The Merchant of Venice 1936 - The Oldest Hatred Is Back

Tracy-Ann Oberman and the cast of The Merchant of Venice 1936


Theatregoers have long been used to bag-checks as they arrive for a show. What they will be less familiar with are uniformed security guards, there to protect the show’s cast, crew and audience and who have now become a routine feature of performances of Tracy-Ann Oberman’s Merchant of Venice 1936.

When the production opened in February this year at Watford’s Palace Theatre there was no overt security presence, with Oberman winning critical plaudits both for her tackling of Shakespeare’s study on antisemitism as well as her re-interpretation and re-gendering of Shylock. Rather than sixteenth century Venice, this take on the play is set in 1930s London against the attempted rise of British fascism and the Battle of Cable Street. Oberman describes The Merchant Of Venice 1936, with its focus on a female Shylock and the East End of London’s response to Oswald Mosley’s British Union of Fascists, as “the project of her life”.

But in the midst of a (long pre-planned) tour, the context of this production was radically shifted.

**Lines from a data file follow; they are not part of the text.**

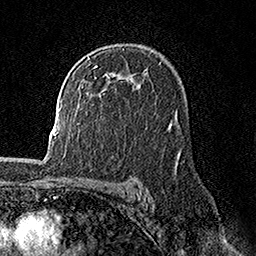
Breast MRI, one axial slice. Slice 105 of 158 in the series (ordered by position). Cropped to one breast. Dynamic contrast-enhanced series, time point 2 of 7 at this slice position (early post-contrast). 1.5 T. TE 3.5 ms, TR 7.2 ms. 1 mm slice thickness. 256 × 256 image matrix, field of view 165 × 165 mm. Female patient.
Annotated regions visible in this slice (semi-automatic segmentation, software-assisted and operator-edited):
- enhancing-tissue mask used for the functional tumour volume (all voxels passing the contrast-enhancement thresholds inside the analysis volume; usually the tumour): bounding box (x1, y1, x2, y2) in pixels: (94, 66, 107, 78)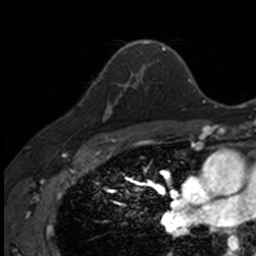
Breast MRI, one axial slice; slice 101 of 160 in the series (ordered by position); cropped to one breast; dynamic contrast-enhanced series, time point 2 of 7 at this slice position (early post-contrast); 3 T; TE 1.7 ms, TR 4 ms; 1 mm slice thickness; 256 × 256 image matrix. Female patient.
Outlined on this slice (semi-automatically segmented with operator editing):
- enhancing-tissue mask used for the functional tumour volume (all voxels passing the contrast-enhancement thresholds inside the analysis volume; usually the tumour): bounding box (x1, y1, x2, y2) in pixels: (94, 72, 141, 120)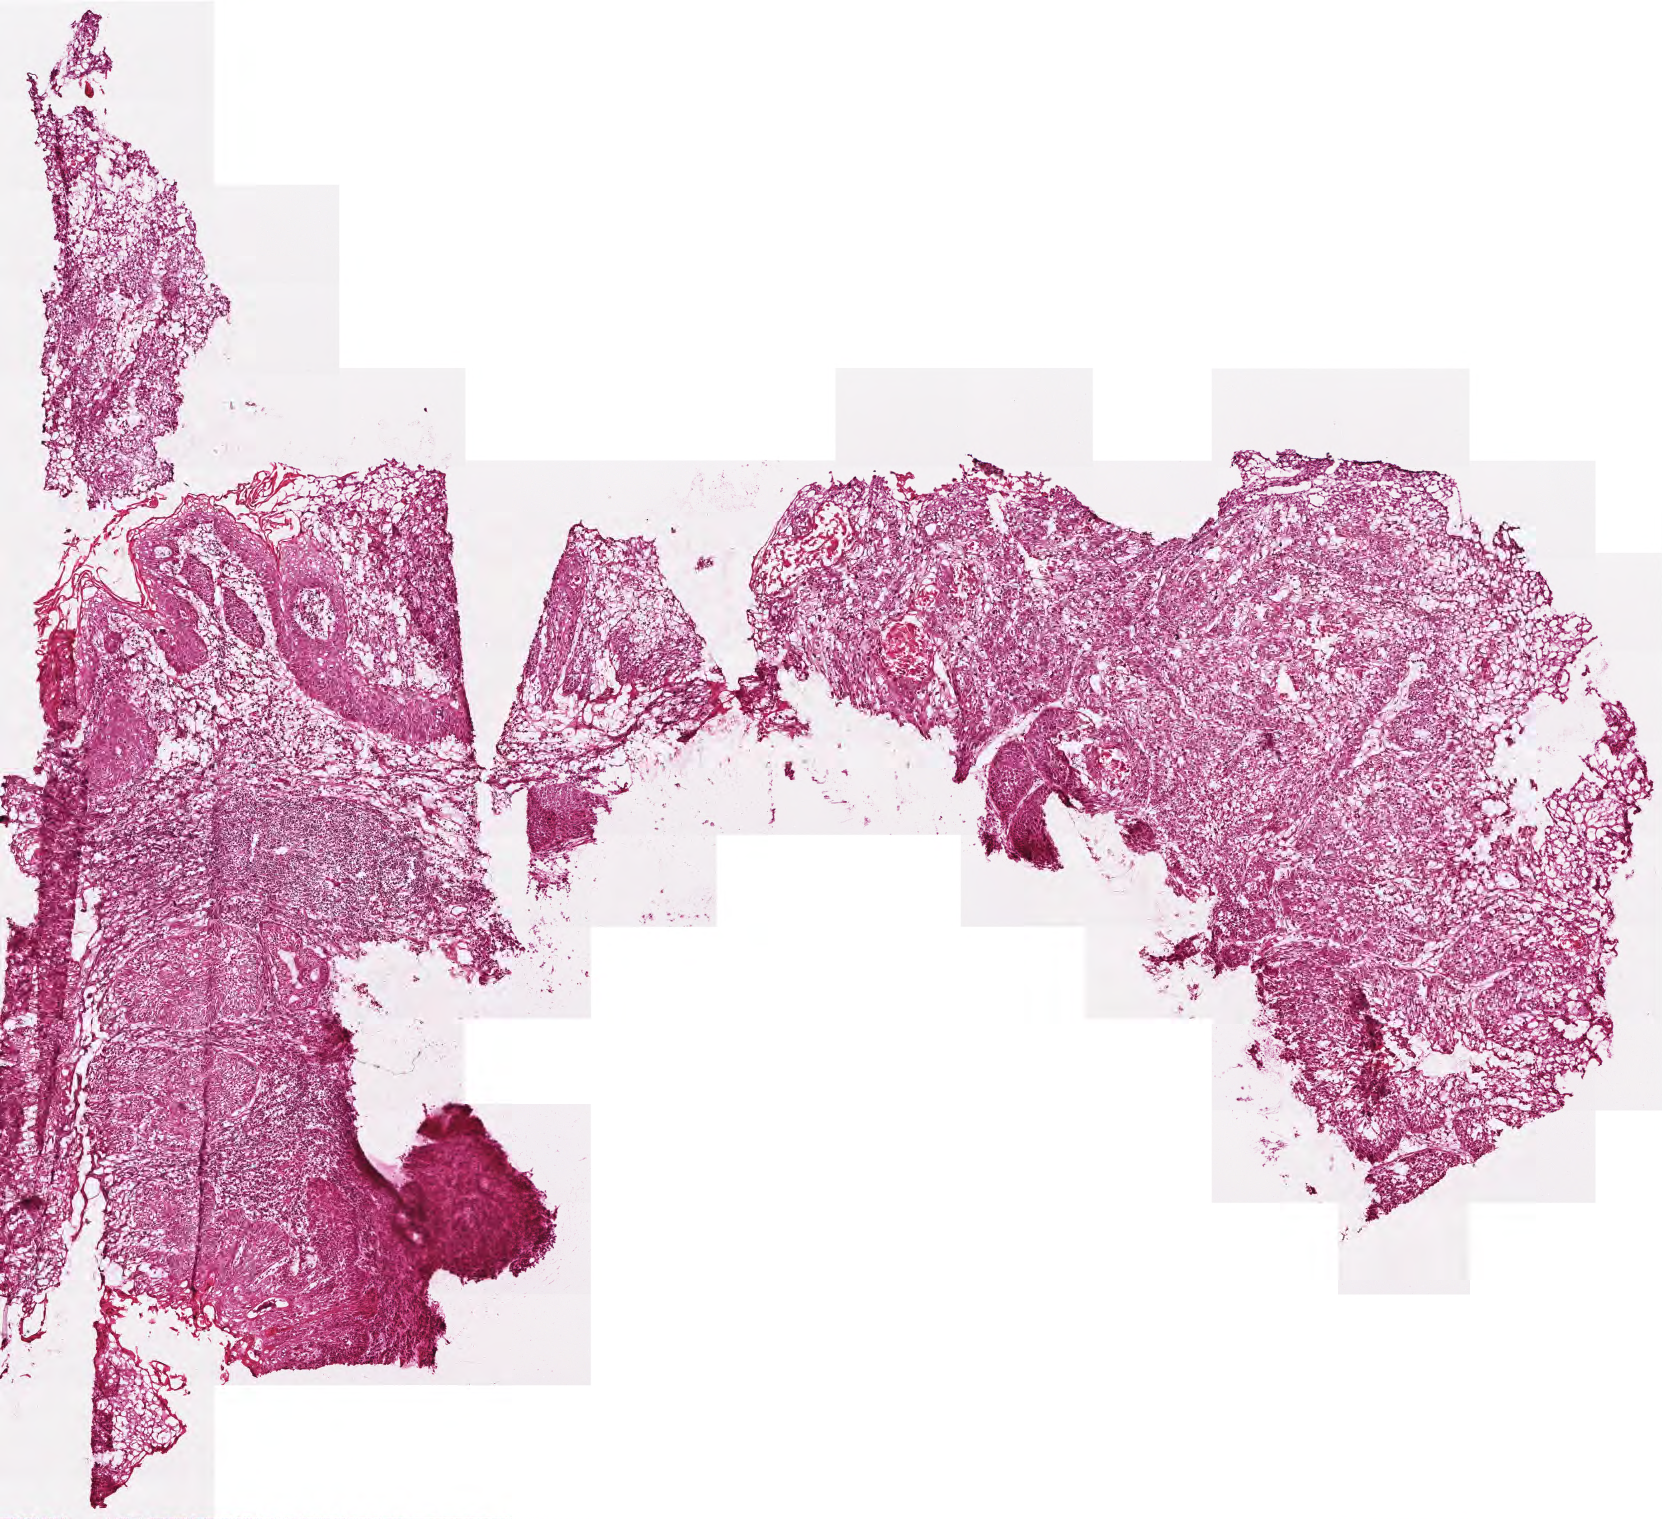
Whole-slide histology image, Hematoxylin and eosin (H&E) stained, a low-resolution overview of the entire scanned area, about 3.3 x 3.0 mm; frozen section from the top of the tissue portion; sample: primary tumour, head and neck. Female, age 67 years at initial diagnosis. Histologic grade: G2 (moderately differentiated). Composition of this section per pathologist review: tumour cells 85%, tumour nuclei 65%, normal cells 0%, stromal cells 15%, necrosis 0%.
Laterality: left. Diagnosis: Squamous cell carcinoma, NOS (larynx, NOS).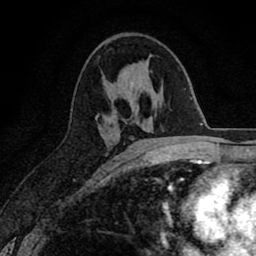
Breast MRI (dynamic contrast-enhanced), one axial slice. Position 42 of 80 along the scan axis. Cropped to one breast. Dynamic contrast-enhanced series, time point 2 of 8 at this slice position (early post-contrast). 1.5 T. TE 2.7 ms, TR 6.6 ms. 256 × 256 image matrix. Female patient.
Outlined on this slice (semi-automatically segmented with operator editing):
- enhancing-tissue mask used for the functional tumour volume (all voxels passing the contrast-enhancement thresholds inside the analysis volume; usually the tumour): bounding box <96,113,99,118> (left, top, right, bottom; pixels)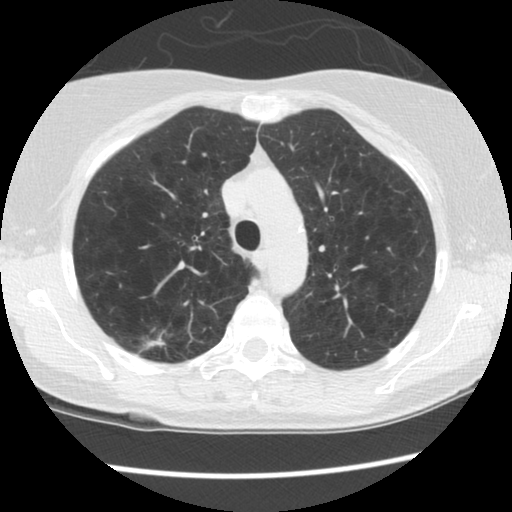
Low-dose screening chest CT, one axial slice. Position 102 of 134 along the scan axis. Reconstruction kernel STANDARD. Lung window (W 1500 / L -600 HU). 2.5 mm slice thickness. 512 × 512 image matrix, field of view 319 × 319 mm.
Annotated regions visible in this slice (outlined manually by an expert reader):
- lesion 1 (tumor, upper lobe of right lung): bounding box <137,335,166,355> (left, top, right, bottom; pixels)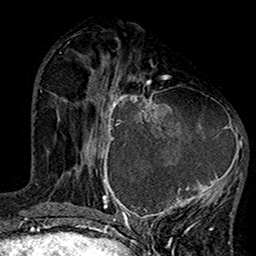
Breast MRI (dynamic contrast-enhanced), one axial slice. Position 55 of 160 along the scan axis. Cropped to one breast. Dynamic contrast-enhanced series, time point 2 of 7 at this slice position (early post-contrast). 1.5 T. TE 2.7 ms, TR 5.2 ms. 1 mm slice thickness. 256 × 256 image matrix, field of view 158 × 158 mm. Female patient.
Outlined on this slice (semi-automatically segmented with operator editing):
- enhancing-tissue mask used for the functional tumour volume (all voxels passing the contrast-enhancement thresholds inside the analysis volume; usually the tumour): bounding box (x1, y1, x2, y2) in pixels: (99, 75, 246, 220)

Barely 7 months after the Watford press night, on October 7th, the terrorist organization Hamas launched an attack on Israel that in one day saw 1,200 people murdered, countless others raped and brutalised, and more than 200 hostages taken captive into Gaza. While the victims of that infamous day came from a range of countries, the vast majority of them were Jewish Israeli citizens, with the antisemitism that motivated the attack being the most horrendous assault on Jews since the Nazi Holocaust of the 1930s and 40s.

What gives an even more shocking angle to Oberman’s Merchant of Venice is that within days of the October 7th attack, some of Britain’s streets were filled with supporters of Hamas celebrating the terrorists’ horrific deeds. Those celebrations continue to this day, with London and other cities around the world now seeing weekly marches calling for the destruction of the State of Israel, “from the river to the sea”.

It is this outpouring of vile antisemitic rage that offers such a grotesquely chilling parallel to the London of 1936 as presented in Oberman’s interpretation of the play. And sadly it is the risk presented by those potentially violent antisemites that now demands the presence of uniformed security guards as part of the show’s travelling entourage. 

The play itself has matured on the road. Speaking with Oberman as the London run at Wilton’s Music Hall (a venue poignantly situated just off Cable Street) ended and with the show about to head up to York, she commented on the play’s impact following the Hamas attacks and the ensuing torrent of antisemitic hatred onto the streets:
“I’m overwhelmed by how powerful people are finding this production, particularly with a huge rise of antisemitism in the United Kingdom And globally, I think people are aware that during times of unrest the Jewish community is often the first group to be targeted. As we know what starts with the Jews never ends with the Jews”
Edmund Burke famously said that “The only thing necessary for the triumph of evil is for good men to do nothing”. In 1936 as London’s antisemites wearing the red and black armbands of the fascist movement and accompanied by the Metropolitan Police attempted to march through the very heart of London’s Jewish community, it was the actions of thousands of Burke’s “good men”, decent Londoners from all communities who stood side by side with the capital’s Jews in the Battle of Cable Street to defeat the evil. Today, rather than armbands, the antisemites are wearing the green and black headbands of Hamas and as they march down Park Lane and onwards, streaming across the Thames, they are terrifyingly cheered on by thousands.

That Oberman’s Merchant of Venice continues to play to packed houses across the country reminds us of England’s underlying decency. Let us pray that that decency can triumph.